### Extrait à lire:
▬▬▬▬▬▬▬▬▬▬

Dans la poche – Numéro 150Les yeux de Mona
Thomas Schlesser, Le Livre de Poche, 584 p., 19,95$
Mona, 10 ans, se retrouve soudain plongée dans un noir total. Alors qu’elle n’a encore rien vu de la vie, ses épisodes de cécité, de plus en plus fréquents, menacent de l’enfermer définitivement dans l’obscurité. Plutôt que de la confier aux soins du pédopsychiatre comme l’a conseillé le médecin, son grand-père adoré, Dadé, décide de prendre les choses en main et de lui faire découvrir toute la beauté du monde avant qu’il ne soit trop tard. Ainsi s’amorcent de longues visites au musée qui offrent la chance à Mona, ainsi qu’aux lecteurs, de découvrir les splendeurs de cinquante-deux chefs-d’œuvre. Véritable initiation à l’histoire de l’art, ce roman est avant tout une histoire de transmission : celle d’un lien fort et sincère entre un grand-père et sa petite-fille, parfois plus bouleversant encore que les tableaux des grands maîtres.

La Perse antique
Philip Huyse, Tallandier, 380 p., 19,95$
La Perse, pour la plupart des Occidentaux, se limite presque à une série de clichés : l’image même d’un empire despotique et « efféminé », la figure d’un impérialisme avide que les Grecs, tout de virilité martiale, ont su repousser (mais de justesse) à Marathon, aux Thermopyles et à Salamine ou à Platée. C’est aussi le cliché du colosse aux pieds d’argile, mais aux armées innombrables et aux cités vastes et anciennes, que seul un géant comme Alexandre pouvait renverser. Dominée ensuite par les Gréco-Macédoniens, elle finira par devenir « l’Anti-Rome » sous les Sassanides, une terre de cavaliers et d’archers opposés aux fantassins romains. La Perse est donc une région mal connue pour elle-même. La sophistication de son administration, de son génie artistique et architectural, etc., traverse sous de multiples formes sa longue histoire. Quentin Wallut / La maison des feuilles (Montréal)

▬▬▬▬▬▬▬▬▬▬

### À faire 1:
Répondez à ces questions d'après les notes de lecture :
(a) Quel âge a Mona ?
(b) Combien de chefs-d'œuvre Mona découvre-t-elle au musée ?
(c) Sous quelle dynastie la Perse devient-elle « l'Anti-Rome » ?
### À faire 2:
Donnez tous les lieux où, selon les notes de lecture, les Grecs ont repoussé les Perses.
### À faire 3:
Poursuivez les notes de lecture sur des livres de poche là où elles s'arrêtent.
Les données n'interviennent pas dans ce travail.

### Les données:
▬▬▬▬▬▬▬▬▬▬

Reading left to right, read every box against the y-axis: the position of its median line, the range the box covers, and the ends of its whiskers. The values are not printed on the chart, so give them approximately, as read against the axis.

▬▬▬▬▬▬▬▬▬▬

### Résultat 1:
(a) Elle a 10 ans.
(b) Cinquante-deux.
(c) Sous les Sassanides.

### Résultat 2:
Marathon, les Thermopyles, Salamine et Platée.

### Résultat 3:
Bienvenue à Meurtreville
André Marois, Héliotrope, 192 p., 16,95$
Le village de Mandeville ne connaissant plus de renouveau depuis plusieurs années, l’économie locale est maintenant au bord du gouffre, et sa tête dirigeante, à court d’idées. Beaucoup de ceux qui y habitent s’inquiètent de ce que l’avenir peut leur réserver. À la suite d’un conseil de village démotivant, aussitôt suivi d’un accident malheureux, un membre apprécié de la communauté a soudain une illumination morbide : et si le village de Mandeville réussissait à faire parler de lui, coûte que coûte? Issu des chroniques de la Mastigouche, ce thriller expéditif va droit au but. Nous y découvrons des personnages hauts en couleur et une enquête semée d’embûches, qui font de ce roman incisif une lecture assurément divertissante! Mathieu Dallaire / Martin (Joliette)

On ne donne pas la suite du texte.